> [Assignment] Copy every row below that contains the word "Point", matching upper and lower case exactly.

> [Source material]

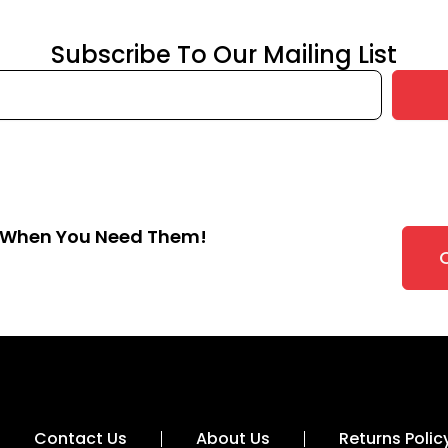
Subscribe To Our Mailing List
s When You Need Them!
Contact Us
About Us
Returns Polic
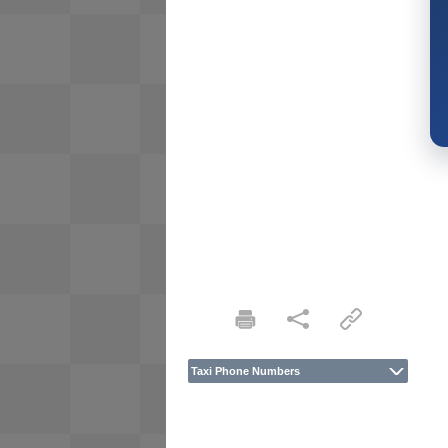
Taxi Phone Numbers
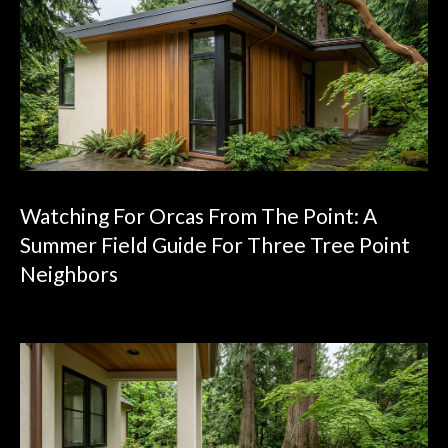
4
0
0
S
e
a
t
t
l
Watching For Orcas From The Point: A
e
Summer Field Guide For Three Tree Point
,
Neighbors
W
A
9
8
1
0
7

> [Solution for this problem]
Watching For Orcas From The Point: A
Summer Field Guide For Three Tree Point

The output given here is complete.